Abstract

Physical human-robot interaction (pHRI) is reliant on human actions and can be addressed by studying human upper-limb motions during interactions. Use of force myography (FMG) signals, which detect muscle contractions, can be useful in developing machine learning algorithms as controls. In this paper, a novel long-term calibrated FMG-based trained model is presented to estimate applied force in dynamic motion during real-time interactions between a human and a linear robot. The proposed FMG-based pHRI framework was investigated in new, unseen, real-time scenarios for the first time. Initially, a long-term reference dataset (multiple source distributions) of upper-limb FMG data was generated as five participants interacted with the robot applying force in five different dynamic motions.
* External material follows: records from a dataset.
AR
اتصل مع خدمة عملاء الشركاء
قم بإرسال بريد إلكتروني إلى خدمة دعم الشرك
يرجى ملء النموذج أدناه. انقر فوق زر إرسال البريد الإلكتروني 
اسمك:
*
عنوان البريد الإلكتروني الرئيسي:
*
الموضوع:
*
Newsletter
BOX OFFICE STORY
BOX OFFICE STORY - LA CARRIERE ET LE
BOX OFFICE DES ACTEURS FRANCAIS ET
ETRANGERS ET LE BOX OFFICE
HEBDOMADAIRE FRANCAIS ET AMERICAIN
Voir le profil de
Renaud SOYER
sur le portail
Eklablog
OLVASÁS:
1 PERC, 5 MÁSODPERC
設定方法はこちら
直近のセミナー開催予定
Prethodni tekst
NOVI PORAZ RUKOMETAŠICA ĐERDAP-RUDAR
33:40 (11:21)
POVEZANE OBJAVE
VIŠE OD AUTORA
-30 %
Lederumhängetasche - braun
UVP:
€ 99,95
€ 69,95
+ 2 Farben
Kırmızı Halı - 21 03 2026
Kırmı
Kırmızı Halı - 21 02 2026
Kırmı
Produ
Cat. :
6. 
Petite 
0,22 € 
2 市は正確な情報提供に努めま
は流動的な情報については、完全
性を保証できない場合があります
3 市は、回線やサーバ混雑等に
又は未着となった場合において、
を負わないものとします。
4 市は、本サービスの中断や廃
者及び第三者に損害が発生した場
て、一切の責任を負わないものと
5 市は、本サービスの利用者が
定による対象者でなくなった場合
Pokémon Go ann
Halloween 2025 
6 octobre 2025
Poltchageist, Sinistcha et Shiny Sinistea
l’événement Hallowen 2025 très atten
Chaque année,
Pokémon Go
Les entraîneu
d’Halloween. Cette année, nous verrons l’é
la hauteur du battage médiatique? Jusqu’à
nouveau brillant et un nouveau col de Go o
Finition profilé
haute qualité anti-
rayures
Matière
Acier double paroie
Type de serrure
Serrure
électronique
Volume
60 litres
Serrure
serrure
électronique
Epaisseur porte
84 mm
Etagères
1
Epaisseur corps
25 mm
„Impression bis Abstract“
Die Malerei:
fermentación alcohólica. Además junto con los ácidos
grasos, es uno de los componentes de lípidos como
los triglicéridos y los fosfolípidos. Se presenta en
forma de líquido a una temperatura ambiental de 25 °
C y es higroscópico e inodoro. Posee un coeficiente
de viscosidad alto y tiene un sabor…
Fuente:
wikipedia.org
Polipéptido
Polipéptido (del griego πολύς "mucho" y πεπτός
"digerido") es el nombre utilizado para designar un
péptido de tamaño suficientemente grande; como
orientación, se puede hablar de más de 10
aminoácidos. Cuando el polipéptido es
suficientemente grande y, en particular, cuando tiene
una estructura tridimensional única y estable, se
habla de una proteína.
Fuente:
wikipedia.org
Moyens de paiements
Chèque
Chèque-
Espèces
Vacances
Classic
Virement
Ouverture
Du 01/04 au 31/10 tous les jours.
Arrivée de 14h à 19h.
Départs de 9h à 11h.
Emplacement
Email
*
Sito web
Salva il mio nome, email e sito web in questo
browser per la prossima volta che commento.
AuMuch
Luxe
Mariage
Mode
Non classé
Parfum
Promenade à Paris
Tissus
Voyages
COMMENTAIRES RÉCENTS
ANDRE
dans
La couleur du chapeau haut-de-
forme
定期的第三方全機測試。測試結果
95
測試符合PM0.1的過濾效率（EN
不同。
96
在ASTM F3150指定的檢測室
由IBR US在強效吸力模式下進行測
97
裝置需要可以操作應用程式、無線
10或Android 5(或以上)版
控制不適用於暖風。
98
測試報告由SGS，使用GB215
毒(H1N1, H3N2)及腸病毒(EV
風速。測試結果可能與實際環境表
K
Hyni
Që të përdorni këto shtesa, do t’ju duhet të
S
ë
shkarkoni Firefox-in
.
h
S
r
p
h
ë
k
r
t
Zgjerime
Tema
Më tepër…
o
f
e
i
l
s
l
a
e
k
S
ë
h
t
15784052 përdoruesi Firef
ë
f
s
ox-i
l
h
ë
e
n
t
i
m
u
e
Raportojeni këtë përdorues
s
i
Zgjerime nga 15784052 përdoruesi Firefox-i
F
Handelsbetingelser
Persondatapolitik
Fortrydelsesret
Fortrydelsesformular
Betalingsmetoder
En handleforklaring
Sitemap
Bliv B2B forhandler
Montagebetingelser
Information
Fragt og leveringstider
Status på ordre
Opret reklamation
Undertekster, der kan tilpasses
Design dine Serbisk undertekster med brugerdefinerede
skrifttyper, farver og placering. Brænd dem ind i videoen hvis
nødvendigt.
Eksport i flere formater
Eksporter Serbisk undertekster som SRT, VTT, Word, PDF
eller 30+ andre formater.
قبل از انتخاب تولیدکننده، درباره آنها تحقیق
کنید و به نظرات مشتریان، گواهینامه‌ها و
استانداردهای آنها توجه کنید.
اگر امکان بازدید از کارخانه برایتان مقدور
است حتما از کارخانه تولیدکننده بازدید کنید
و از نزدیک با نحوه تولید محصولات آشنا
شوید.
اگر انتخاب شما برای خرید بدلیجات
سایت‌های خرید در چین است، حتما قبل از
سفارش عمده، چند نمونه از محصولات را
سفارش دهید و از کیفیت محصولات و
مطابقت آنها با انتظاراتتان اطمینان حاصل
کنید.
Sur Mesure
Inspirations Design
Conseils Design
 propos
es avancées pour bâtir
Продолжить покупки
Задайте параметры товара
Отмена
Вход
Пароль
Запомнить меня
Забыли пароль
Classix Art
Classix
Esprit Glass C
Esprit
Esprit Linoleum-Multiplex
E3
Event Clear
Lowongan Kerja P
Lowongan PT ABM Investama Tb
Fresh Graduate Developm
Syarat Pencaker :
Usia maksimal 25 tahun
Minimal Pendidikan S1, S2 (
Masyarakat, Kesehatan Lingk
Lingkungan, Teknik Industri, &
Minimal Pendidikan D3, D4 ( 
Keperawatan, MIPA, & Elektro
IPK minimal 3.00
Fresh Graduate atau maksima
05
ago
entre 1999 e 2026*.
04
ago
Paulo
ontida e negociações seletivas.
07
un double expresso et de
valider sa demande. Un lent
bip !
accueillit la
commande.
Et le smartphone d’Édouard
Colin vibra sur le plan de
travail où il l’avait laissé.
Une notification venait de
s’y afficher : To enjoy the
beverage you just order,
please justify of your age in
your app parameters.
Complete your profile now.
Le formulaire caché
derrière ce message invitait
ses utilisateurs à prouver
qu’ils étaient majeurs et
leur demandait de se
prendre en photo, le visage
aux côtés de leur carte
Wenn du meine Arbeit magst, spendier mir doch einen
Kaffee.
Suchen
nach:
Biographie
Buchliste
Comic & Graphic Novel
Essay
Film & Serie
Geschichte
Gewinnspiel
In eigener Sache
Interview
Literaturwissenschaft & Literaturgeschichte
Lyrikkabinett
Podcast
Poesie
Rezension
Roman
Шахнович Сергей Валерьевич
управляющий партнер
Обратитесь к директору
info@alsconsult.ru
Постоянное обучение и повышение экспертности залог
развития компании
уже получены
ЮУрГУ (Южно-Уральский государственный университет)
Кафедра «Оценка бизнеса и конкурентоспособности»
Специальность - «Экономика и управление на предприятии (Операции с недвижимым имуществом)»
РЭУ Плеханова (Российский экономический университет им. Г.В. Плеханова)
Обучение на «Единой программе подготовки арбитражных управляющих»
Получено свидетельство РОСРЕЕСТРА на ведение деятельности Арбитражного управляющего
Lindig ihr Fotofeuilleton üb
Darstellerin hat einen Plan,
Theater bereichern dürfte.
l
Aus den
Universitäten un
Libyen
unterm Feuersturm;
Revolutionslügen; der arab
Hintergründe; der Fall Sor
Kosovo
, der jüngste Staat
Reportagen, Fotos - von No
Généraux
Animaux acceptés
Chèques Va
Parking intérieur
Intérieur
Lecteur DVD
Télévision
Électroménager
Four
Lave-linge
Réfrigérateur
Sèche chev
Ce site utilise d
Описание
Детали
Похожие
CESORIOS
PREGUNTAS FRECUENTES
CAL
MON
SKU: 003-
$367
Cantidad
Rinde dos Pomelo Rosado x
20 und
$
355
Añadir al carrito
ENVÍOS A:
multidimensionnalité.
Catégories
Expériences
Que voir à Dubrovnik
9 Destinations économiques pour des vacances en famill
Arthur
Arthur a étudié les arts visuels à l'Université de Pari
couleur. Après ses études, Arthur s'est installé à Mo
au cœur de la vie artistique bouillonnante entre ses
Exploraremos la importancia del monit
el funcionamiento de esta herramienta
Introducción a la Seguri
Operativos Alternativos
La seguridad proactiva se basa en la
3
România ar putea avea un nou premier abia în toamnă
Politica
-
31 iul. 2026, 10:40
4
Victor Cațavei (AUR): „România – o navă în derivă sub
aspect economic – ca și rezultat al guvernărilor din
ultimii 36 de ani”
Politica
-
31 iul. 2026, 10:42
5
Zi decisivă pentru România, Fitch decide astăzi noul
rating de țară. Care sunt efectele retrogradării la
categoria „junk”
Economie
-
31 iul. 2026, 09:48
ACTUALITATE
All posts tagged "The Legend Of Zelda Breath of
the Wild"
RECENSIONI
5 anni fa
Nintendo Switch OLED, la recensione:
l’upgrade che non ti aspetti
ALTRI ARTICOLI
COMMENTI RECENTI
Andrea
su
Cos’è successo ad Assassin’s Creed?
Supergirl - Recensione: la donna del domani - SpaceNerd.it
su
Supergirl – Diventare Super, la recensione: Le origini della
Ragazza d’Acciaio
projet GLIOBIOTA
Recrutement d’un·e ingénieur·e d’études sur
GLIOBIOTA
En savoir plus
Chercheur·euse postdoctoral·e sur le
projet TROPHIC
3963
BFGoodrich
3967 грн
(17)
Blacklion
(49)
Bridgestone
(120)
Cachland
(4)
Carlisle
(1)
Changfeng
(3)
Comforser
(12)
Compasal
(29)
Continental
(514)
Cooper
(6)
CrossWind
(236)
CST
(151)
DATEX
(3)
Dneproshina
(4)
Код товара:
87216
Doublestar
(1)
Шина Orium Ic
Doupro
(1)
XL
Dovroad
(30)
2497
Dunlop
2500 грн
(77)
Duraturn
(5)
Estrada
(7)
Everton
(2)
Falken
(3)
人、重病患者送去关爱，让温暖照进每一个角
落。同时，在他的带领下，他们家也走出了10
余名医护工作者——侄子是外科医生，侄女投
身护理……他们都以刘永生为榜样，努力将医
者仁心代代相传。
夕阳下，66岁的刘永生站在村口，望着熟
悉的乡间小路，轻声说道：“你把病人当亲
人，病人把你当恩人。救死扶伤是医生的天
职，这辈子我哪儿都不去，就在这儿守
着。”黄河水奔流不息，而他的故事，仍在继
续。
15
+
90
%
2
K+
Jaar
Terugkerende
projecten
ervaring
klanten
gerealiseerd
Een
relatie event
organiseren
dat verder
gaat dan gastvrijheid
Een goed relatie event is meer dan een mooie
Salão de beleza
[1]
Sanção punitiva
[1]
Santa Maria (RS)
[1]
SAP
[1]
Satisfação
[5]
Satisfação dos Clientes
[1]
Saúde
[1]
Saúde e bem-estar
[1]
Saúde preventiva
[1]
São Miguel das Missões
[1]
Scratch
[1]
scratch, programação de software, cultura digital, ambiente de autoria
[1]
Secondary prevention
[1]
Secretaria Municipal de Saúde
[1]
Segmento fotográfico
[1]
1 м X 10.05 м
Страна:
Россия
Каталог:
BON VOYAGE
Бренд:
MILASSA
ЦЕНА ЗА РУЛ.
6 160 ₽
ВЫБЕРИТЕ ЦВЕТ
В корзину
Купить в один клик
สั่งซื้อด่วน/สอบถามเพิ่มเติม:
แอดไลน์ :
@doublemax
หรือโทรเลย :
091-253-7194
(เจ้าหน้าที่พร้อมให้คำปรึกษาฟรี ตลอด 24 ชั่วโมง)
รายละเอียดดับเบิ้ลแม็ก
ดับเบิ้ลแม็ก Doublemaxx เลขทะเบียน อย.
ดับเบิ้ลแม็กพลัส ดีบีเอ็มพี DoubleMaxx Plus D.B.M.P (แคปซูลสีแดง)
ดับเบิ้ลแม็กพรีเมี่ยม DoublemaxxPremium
Ten other participants interacted with the robot in two intended motions to evaluate the out-of-distribution (OOD) target data (new, unlearned), which was different than the population data. Two practical scenarios were considered for assessment: i) a participant applied force in a new, unlearned motion (scenario 1), and ii) a new, unlearned participant applied force in an intended motion (scenario 2). In each scenario, few long-term FMG-based models were trained using a baseline dataset [reference dataset (scenario 1, 2) and/or a learnt participant dataset (scenario 1)] and a calibration dataset (collected during evaluation). Real-time evaluation showed that the proposed long-term calibrated FMG-based models (LCFMG) could achieve estimation accuracies of 80%-94% in all scenarios. These results are useful towards integrating and generalizing human activity data in a robot control scheme by avoiding extensive HRI training phase in regular applications.